Bila dilihat lebih jauh partisipasi politik masyarakat dalam rencana pembangunan harus sudah dimulai sejak saat perencanaan kemudian pelaksanaan dan seterusnya pemeliharaan. Surbakti (1992:16), Kegiatan masyarakat yang disebut partisipasi politik adalah perilaku politik lembaga dan para pejabat pemerintah yang bertanggung jawab membuat, melaksanakan dan menegakkan keputusan politik, perilaku politik masyarakat (individu/kelompok) yang berhak mempengaruhi lembaga dan pejabat pemerintah dalam pengambilan keputusan politik, karena menyangkut kehidupan masyarakat. Dalam perspektif politik, Huntington (1993:270), partisipasi politik masyarakat merupakan ciri khas modernisasi politik dalam pembangunan, kemajuan demokrasi dapat dilihat dari seberapa besar partisipasi politik masyarakat. (Tjokroamidjojo, 1991:113), pertama, partisipasi politik aktif masyarakat berarti keterlibatan dalam proses penentuan arah, strategi dan kebijakan; kedua, keterlibatan dalam memikul hasil dan manfaat pembangunan secara berkeadilan.

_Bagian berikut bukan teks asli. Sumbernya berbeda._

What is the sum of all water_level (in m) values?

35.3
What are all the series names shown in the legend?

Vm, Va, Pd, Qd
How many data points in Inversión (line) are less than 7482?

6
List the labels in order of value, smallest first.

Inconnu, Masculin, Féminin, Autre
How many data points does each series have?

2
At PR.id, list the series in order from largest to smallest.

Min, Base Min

Alexander Abe (2001:110), Partisipasi politik masyarakat merupakan hal terpenting dalam pembangunan nagari, yaitu akan menjadi wahana political education yang sangat baik. Sedangkan menurut Conyers(1994:154), Pertama, partisipasi politik masyarakat sebagai alat guna memperoleh suatu informasi mengenai kondisi, kebutuhan dan sikap masyarakat yang tanpa kehadirannya program pembangunan nagari serta proyek akan gagal; kedua, masyarakat akan lebih mempercayai program pembangunan dinagari, jika merasa dilibatkan dalam proses persiapan dan perencanaannya dan pengambilan keputusan terhadap prioritas pembangunan yang sesuai kebutuhan masyarakat, karena akan lebih mengetahui seluk-beluk proyek dan akan mempunyai rasa memiliki terhadap proyek; dan ketiga, yang mendorong partisipasi umum dibanyak negara karena timbul anggapan bahwa hak demokrasi bila masyarakat dilibatkan dalam pembangunan masyarakat.” Katz (165:100), partisipasi politik masyarakat diwujudkan melalui partisipasi politik dalam proses pembuatan keputusan, pelaksanaan, pemanfaatan hasil dan evaluasi.

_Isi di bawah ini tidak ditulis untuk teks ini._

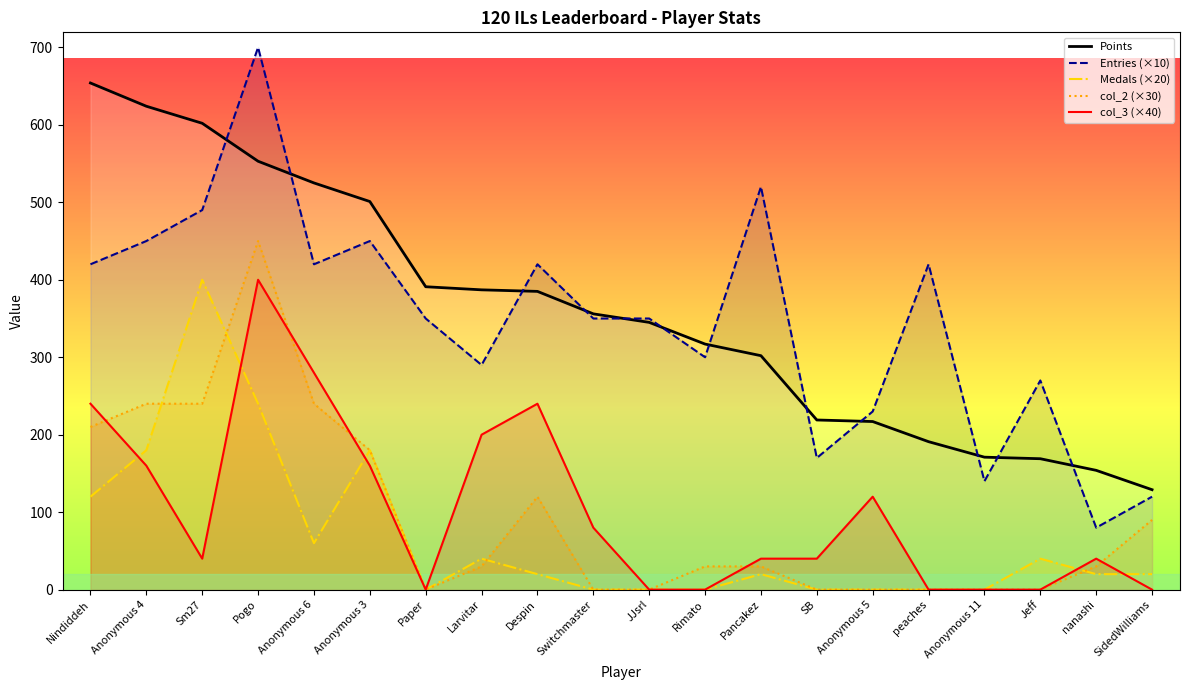

What are all the series names shown in the legend?

Points, Entries (×10), Medals (×20), col_2 (×30), col_3 (×40)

Partisipasi politik dapat dianggap sebagai tolak ukur dalam menilai apakah proyek yang bersangkutan merupakan proyek pembangunan nagari. Jika masyarakat nagari, tidak berkesempatan untuk berpartisipasi politik dalam pembangunan suatu proyek dinagarinya. Proyek tersebut pada hakekatnya bukanlah proyek pembangunan nagari (Ndraha, 1990:103). Partisipasi politik masyarakat dalam pembangunan nagari bertujuan untuk menjamin agar pemerintah selalu tanggap terhadap masyarakat atau perilaku demokratisnya. Dan itu juga berarti bahwa metode yang digunakan dalam pembangunan nagari harus sesuai dengan kondisi fisiologis sosial dan ekonomi serta lingkungan kebudayaan dinagari. (Bharracharyya,J, 1972:20)

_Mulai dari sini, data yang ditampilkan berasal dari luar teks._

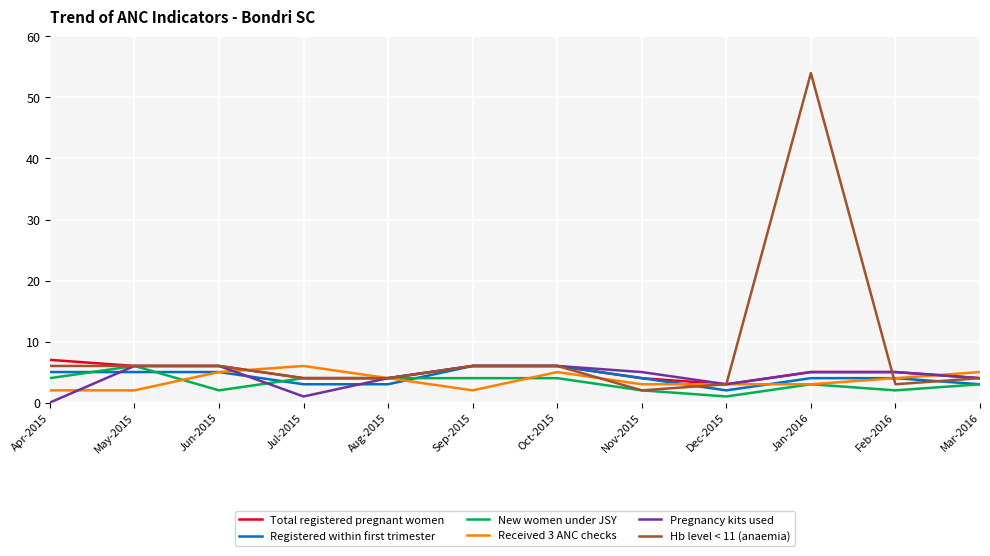

What is the difference between the Total registered pregnant women values at Jan-2016 and Oct-2015?

1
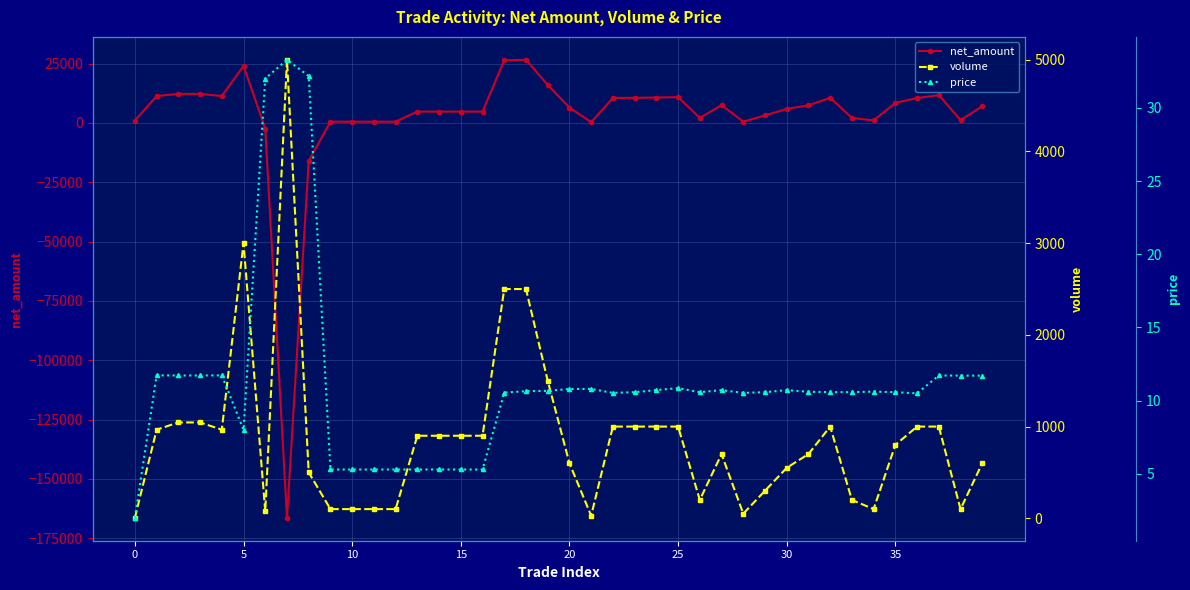

List the series in order of their overall mean, highest first.

net_amount, volume, price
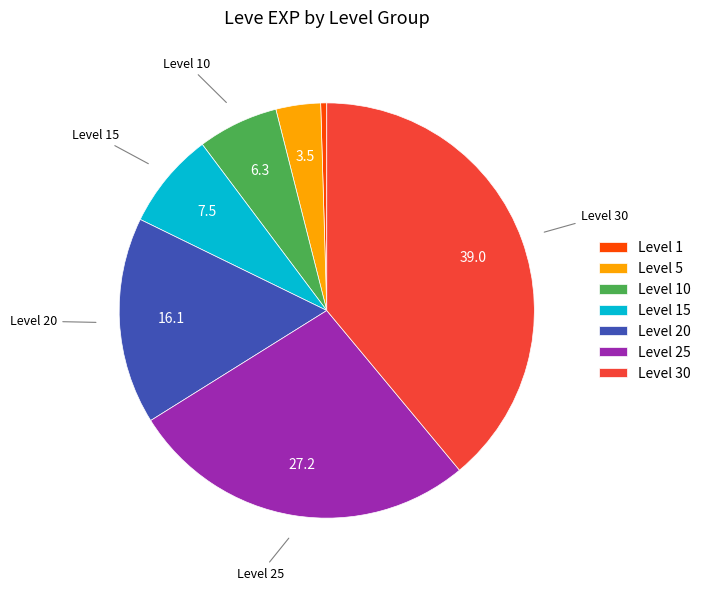

What is the ratio of the value at Level 20 to the value at Level 1?

34.3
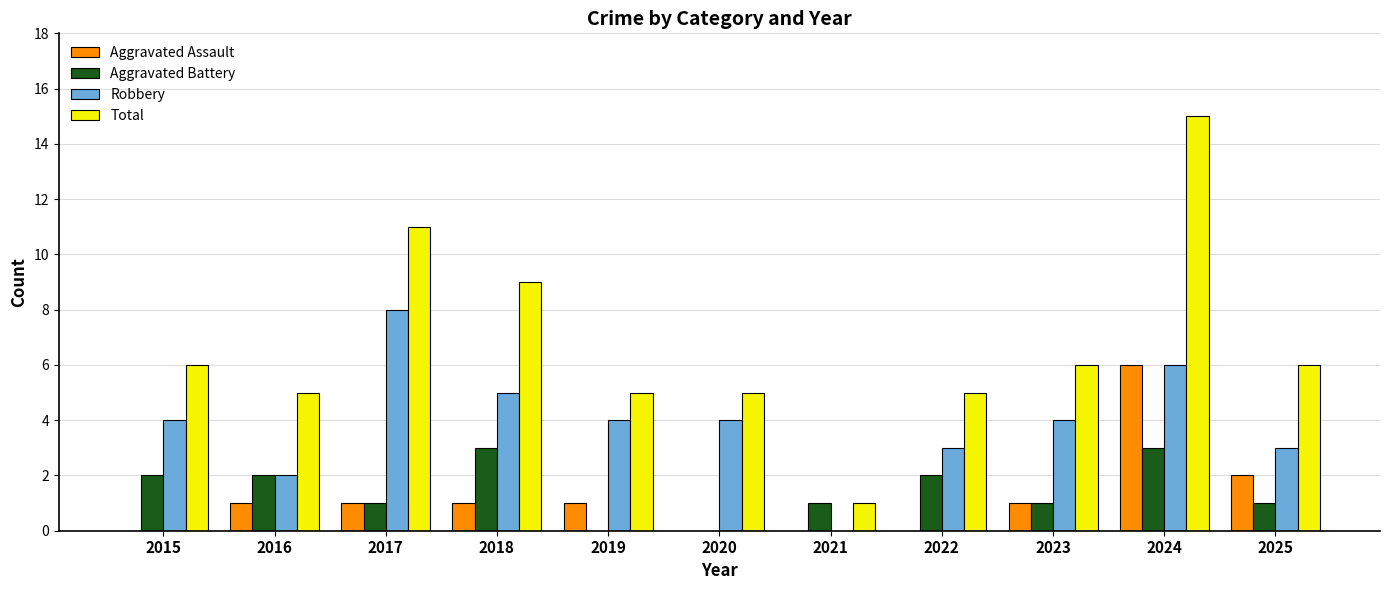

Which series changed the most between 2018 and 2020?

Total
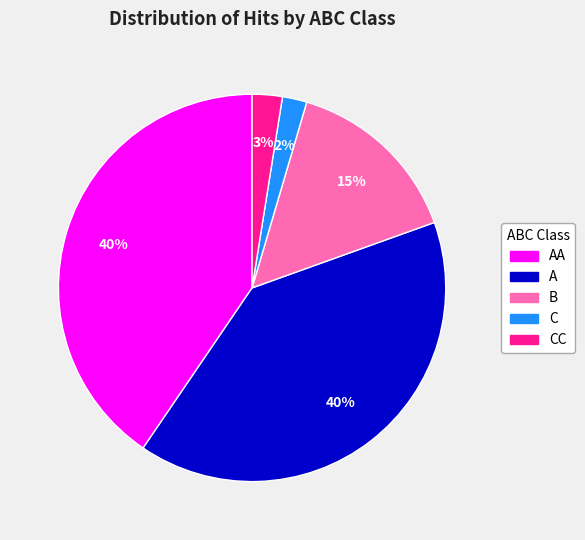

Is there any slice that represents more than half of the pie?

No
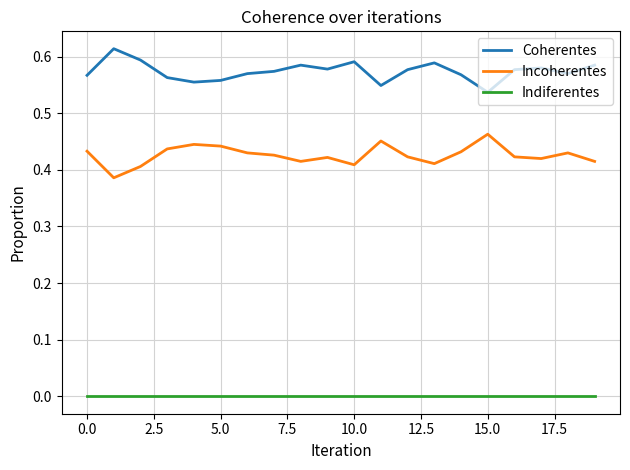

List the series in order of their peak value, lowest first.

Indiferentes, Incoherentes, Coherentes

Dusseldorp (1994:10), salah satu cara untuk mengetahui kualitas partisipasi politik masyarakat dapat dilihat dari bentuk-bentuk keterlibatan seseorang dalam berbagai tahap proses pembangunan yang terencana mulai dari perumusan tujuan sampai dengan penilaian. Bentuk-bentuk partisipasi politik sebagai usaha terorganisir oleh warga masyarakat untuk mempengaruhi bentuk dan jalannya public policy. Sehingga kualitas dari hierarki partisipasi politik masyarakat dilihat dalam keaktifan atau kepasifan (apatis) dari bentuk partisipasi politik masyarakat.